Dunn could have made this case even more confidently. Many pages of her introduction, as well as additional segments in the book, are devoted to arguing, in qualified and defensive terms, for the sort of history she offers. Dunn's efforts to fend off various possible criticisms from academic peers weigh down her otherwise lucid and at times beautiful writing and scholarly demonstrations. Partly to make book more accessible to the range of nonspecialists as well as specialists that Dunn's ideas deserve to reach, her editors could have done more to help the latter shine through, perhaps by relegating more of the historiographical and theoretical positioning to the endnotes.

Something specific to the study of early modern Catholicism that Dunn might have given us more of would be her considerations on ways some of the figures she examines may at times have been laying foundations for modern, rationalistic narratives, even while writing within and constructing narratives generally very different from our own. There are interesting tensions in the Relations, for example, to be explored in this vein.
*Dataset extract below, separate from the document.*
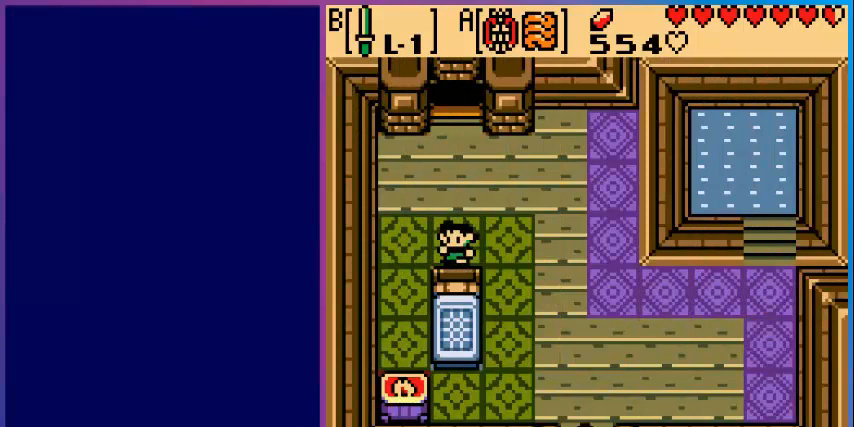
{"buttons": ["DPAD_UP", "DPAD_LEFT"], "events": [[200, "DPAD_UP", "down"], [320, "DPAD_LEFT", "down"]]}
Overall, Where Paralytics Walk and the Blind See is an exceptionally sincere, multifaceted, and thoughtfully composed book. Given its range of scholarly interventions, it would serve well for provoking discussions among graduate students and advanced undergraduates on how to engage with early modern religious texts and how to approach scholarly writing per se in history and religious studies contexts. Finally, this book has the unusual quality of connecting directly with the basic humanity its readers share with the author while maintaining a responsible and critical scholarly voice throughout. Dunn should be thanked for her labors and generosity in offering this book to us.